Vicky, California. Film photo taken by Birralee Hassen.

Vicky, California. Film photo taken by Birralee Hassen.

I’m trying to make it more ok to talk about mental issues.  Because everyone has down days and everyone has sad things happen to him or her, but there is such a stigma attached with talking about it.


And you’re not talking mental disabilities you’re talking just everyday mental states?


Just the ups and downs of life. It’s a journey; it’s a process, we’re always learning.


You should be. Most people are whether they know it or not, whether they are learning good or bad, well that’s a whole other thing.


The whole thing is a journey. You’re maturing your whole life. You can never know it all. You’re always learning, that’s the big thing to learn in life. People think they have it all down, but you can never have it down, it’s always going to be changing. You’re changing and so are your surroundings


Everyday.
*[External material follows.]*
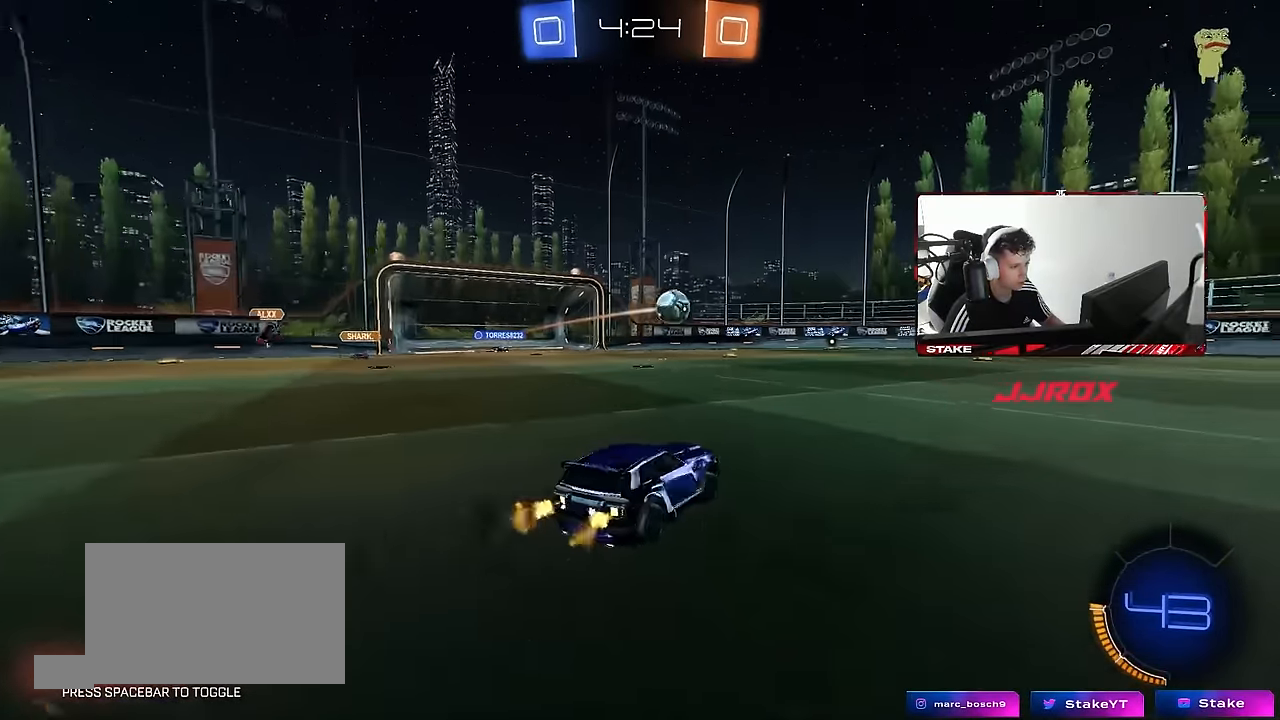
{"keys": ["d", "s", "shift"], "mouse": ["left", "right"], "events": [[317, "mouse_right", "down"], [367, "shift", "down"], [417, "mouse_right", "up"], [467, "mouse_right", "down"], [500, "s", "down"], [500, "w", "up"]]}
I think people who think they have it all figured out may be lying to themselves a little bit.


Well I think they’re honest about it. I think they’re hoping to be at that place where they know it all; they think that’s the good spot. That’s not the good spot. We need to learn that change is good. People want to be at the point where they’re not changing any more, people get rigid, and that’s a big downfall. You never want to think you know it all, you don’t want to be in that place. You want to always be looking forward, and the only way you can look forward is if they’re changes out there.


Not stagnant.


Yeah, it would be so boring, to think you did know it all. As humans, we are supposed to have intelligence, but I don’t know if we use it very well. I guess we just need to keep learning.


How did coming out at 28 affect your mental health?


A lot of teenagers are committing suicide, and I think a lot of them are gay. It’s a horrible place, to be where you don’t think you’re accepted. You don’t think you’re as good as anyone, and you’re told that. Not even personally, the message is so overt by the silence, you never hear about it. Where I came from, it was never spoken of, and that made it a worse thing than it would have been if people were talking about it.


It haunts you physiologically, you stay inside, inside your head, you know.


Was it a release, for you mentally, when you shared that part of yourself?


Oh yeah, and there wasn’t the guilt there, which I thought there would be. It released the guilt. It’s voluntary to carry that, you don’t have to. You do have a choice there. You may lose your family, some people do, and I fortunately did not. I had a very understanding family, apparently they knew before I did, ha. They were fine with it; they were more worried about how I would be, if I would be safe out there in the world


So by talking about it, it released so much, rather than holding it inside.


Yeah, just living it. We are constantly learning. I’ll tell you this – Life, it aint over ‘til it’s over baby.